> **Source extract**:
>>
Figures must be easy to read and understand quickly and should require very little explanation during the presentation. Like tables, figures should be able to pass the "stand-alone" test. The style used to construct the figure should be consistent throughout the presentation, including font style and size, color scheme, and organization. There are several types of figures that can represent data in a particular way. Take care to pick the right type of figure for your data and the point you want to make. Descriptions and illustrations of the most common types of figures are presented below.
Line Graphs: Line graphs show continuous change over time. The ordinate (Y-axis) typically depicts quantity and the abscissa (X-axis) depicts time. By plotting several lines on the same graph, it is possible to compare the trends of several variables. As a rule, the number of lines should be restricted to no more than four, particularly if the lines intersect, because it becomes too difficult for the audience to interpret. See an example of a line graph.
<<
> **Required work**:
A. Condense the paragraph of the passage on figures that begins "Line Graphs: Line graphs show" into a short bulleted list that keeps its main facts.
B. Write out the passage on figures from "Line Graphs: Line" to "a line graph.", substituting "viewers" for "audience".

> **Records shown**:
>>
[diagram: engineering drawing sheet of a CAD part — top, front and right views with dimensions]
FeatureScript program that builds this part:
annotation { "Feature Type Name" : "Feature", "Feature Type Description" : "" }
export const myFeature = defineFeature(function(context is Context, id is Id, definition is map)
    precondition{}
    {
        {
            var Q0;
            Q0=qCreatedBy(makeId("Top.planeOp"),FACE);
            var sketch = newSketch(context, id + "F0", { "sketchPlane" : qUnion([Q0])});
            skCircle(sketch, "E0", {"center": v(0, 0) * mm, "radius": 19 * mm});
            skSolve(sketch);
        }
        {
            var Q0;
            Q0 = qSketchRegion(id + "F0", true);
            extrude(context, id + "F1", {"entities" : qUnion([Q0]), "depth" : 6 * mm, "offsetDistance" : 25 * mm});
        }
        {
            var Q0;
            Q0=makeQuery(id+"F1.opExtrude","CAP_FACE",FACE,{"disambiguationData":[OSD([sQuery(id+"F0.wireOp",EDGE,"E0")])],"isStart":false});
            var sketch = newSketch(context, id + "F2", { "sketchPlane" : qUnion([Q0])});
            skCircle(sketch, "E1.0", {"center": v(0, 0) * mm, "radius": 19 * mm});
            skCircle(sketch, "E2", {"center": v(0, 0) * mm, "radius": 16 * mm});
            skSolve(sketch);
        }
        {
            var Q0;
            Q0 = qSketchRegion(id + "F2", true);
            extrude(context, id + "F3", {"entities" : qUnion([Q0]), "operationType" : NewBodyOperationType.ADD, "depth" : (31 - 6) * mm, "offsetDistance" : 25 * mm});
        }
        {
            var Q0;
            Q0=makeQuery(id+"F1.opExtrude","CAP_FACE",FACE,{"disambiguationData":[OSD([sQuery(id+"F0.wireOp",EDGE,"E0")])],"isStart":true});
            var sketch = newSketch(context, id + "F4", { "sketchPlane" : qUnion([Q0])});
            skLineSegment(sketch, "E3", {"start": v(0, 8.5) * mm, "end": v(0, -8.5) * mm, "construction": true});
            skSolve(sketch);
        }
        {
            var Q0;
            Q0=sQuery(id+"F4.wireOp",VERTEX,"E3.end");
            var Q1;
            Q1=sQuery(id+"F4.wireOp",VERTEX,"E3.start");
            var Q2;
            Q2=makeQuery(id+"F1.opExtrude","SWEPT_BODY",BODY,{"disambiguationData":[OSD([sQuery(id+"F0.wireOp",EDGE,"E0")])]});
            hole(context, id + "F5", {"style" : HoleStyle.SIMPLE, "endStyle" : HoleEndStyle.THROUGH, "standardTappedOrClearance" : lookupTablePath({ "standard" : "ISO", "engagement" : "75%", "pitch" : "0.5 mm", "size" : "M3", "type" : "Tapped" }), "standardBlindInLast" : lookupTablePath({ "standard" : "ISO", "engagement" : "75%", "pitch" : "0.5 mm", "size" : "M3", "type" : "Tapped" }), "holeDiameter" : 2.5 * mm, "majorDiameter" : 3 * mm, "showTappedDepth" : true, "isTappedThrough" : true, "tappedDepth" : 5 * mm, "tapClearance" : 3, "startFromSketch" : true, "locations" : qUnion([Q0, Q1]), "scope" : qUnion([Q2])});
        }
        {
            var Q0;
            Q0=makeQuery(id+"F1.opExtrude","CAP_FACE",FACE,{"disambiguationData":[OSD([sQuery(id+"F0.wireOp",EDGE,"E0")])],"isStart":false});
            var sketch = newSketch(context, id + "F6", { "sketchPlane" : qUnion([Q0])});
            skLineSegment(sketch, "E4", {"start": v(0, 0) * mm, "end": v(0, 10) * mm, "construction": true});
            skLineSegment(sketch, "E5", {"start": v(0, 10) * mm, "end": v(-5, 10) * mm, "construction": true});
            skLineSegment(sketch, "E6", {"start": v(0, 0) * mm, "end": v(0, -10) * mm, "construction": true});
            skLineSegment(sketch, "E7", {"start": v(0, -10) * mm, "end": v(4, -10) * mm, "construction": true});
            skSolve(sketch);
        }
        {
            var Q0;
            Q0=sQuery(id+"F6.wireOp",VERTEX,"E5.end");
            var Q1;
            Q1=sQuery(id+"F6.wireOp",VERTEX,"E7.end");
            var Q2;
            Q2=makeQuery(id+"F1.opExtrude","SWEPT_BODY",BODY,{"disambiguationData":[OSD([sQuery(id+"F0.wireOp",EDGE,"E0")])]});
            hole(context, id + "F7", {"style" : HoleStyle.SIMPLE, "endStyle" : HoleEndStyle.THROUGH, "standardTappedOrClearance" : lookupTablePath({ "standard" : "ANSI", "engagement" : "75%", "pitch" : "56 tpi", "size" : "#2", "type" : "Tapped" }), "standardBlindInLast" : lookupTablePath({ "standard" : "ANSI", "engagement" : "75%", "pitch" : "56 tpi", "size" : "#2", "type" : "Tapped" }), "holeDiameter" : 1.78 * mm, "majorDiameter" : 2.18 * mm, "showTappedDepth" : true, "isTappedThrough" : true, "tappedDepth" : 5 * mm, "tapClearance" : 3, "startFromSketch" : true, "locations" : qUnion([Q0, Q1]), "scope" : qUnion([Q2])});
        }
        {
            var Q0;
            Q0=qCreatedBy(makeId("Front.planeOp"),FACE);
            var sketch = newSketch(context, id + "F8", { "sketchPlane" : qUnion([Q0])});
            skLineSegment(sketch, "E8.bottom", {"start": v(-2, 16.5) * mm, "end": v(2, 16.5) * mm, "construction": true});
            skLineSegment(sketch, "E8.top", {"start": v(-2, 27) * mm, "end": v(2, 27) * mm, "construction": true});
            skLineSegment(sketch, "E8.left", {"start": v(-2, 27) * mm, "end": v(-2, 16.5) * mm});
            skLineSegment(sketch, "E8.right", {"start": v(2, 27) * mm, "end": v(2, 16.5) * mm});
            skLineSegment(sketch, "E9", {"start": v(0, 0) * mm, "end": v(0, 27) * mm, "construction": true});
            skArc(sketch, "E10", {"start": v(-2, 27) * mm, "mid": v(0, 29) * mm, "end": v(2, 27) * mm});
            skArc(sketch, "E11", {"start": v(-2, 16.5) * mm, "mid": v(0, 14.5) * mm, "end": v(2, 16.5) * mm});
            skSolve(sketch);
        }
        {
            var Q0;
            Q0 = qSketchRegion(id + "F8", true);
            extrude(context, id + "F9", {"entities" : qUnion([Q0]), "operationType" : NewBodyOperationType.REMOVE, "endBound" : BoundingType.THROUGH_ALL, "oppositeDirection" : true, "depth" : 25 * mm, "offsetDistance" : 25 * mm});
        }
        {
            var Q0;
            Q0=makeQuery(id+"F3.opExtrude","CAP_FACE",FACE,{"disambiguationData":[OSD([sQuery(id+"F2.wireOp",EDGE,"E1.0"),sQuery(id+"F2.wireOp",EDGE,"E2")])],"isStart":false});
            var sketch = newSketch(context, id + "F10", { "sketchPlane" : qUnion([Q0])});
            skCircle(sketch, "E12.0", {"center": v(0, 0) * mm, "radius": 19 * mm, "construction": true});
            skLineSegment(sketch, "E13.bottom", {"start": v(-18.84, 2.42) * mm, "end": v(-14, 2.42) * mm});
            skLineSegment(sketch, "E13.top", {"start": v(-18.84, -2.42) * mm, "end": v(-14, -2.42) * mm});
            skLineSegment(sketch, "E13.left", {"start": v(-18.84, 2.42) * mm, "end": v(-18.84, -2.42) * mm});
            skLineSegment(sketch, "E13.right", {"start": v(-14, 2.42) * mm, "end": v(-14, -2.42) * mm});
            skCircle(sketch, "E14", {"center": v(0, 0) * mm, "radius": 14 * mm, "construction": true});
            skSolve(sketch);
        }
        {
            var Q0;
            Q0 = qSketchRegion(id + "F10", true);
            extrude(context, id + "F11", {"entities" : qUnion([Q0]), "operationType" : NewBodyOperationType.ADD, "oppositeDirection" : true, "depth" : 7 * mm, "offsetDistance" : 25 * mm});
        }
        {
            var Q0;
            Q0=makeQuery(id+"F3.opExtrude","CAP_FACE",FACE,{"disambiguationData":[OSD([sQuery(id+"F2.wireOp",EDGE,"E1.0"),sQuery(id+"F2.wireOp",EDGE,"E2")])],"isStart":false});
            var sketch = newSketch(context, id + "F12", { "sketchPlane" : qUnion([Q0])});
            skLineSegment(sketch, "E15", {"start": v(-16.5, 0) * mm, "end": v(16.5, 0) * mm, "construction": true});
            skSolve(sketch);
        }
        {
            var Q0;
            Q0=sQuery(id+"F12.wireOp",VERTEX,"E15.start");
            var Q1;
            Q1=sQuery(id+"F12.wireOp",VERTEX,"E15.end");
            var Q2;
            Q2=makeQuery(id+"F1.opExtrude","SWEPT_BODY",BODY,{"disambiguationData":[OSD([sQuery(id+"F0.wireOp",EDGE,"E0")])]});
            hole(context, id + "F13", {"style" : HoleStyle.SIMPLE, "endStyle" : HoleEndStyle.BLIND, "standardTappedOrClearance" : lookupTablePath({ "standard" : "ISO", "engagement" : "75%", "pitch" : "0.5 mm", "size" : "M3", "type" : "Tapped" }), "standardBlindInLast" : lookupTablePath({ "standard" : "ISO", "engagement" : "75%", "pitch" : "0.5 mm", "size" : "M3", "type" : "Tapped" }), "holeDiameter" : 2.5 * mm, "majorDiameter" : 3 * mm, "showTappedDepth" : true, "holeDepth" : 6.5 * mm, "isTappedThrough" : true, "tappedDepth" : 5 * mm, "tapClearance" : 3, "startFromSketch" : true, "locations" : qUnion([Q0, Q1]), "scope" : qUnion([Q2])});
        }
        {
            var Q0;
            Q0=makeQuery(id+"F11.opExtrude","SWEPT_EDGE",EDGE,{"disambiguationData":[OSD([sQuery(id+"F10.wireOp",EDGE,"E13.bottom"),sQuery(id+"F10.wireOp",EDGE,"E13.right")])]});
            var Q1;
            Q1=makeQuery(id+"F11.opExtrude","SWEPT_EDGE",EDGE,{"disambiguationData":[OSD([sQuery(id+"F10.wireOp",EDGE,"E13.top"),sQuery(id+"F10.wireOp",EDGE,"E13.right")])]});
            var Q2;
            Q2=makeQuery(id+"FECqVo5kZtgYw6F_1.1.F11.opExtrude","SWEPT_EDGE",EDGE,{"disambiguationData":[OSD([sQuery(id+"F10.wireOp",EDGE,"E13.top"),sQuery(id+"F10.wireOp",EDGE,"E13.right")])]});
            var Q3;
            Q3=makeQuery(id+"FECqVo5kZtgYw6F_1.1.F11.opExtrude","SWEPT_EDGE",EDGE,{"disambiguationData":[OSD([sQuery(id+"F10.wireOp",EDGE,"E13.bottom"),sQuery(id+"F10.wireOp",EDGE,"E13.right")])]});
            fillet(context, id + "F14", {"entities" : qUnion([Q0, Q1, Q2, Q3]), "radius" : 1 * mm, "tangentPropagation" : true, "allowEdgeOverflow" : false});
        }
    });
<<
> **Task solutions**:
A.
- Line graphs show continuous change over time.
- The ordinate (Y-axis) usually shows quantity, and the abscissa (X-axis) shows time.
- Plotting several lines on one graph lets you compare the trends of several variables.
- Use no more than four lines, especially if they intersect, because more lines are too hard for the audience to interpret.

B.
Line Graphs: Line graphs show continuous change over time. The ordinate (Y-axis) typically depicts quantity and the abscissa (X-axis) depicts time. By plotting several lines on the same graph, it is possible to compare the trends of several variables. As a rule, the number of lines should be restricted to no more than four, particularly if the lines intersect, because it becomes too difficult for the viewers to interpret. See an example of a line graph.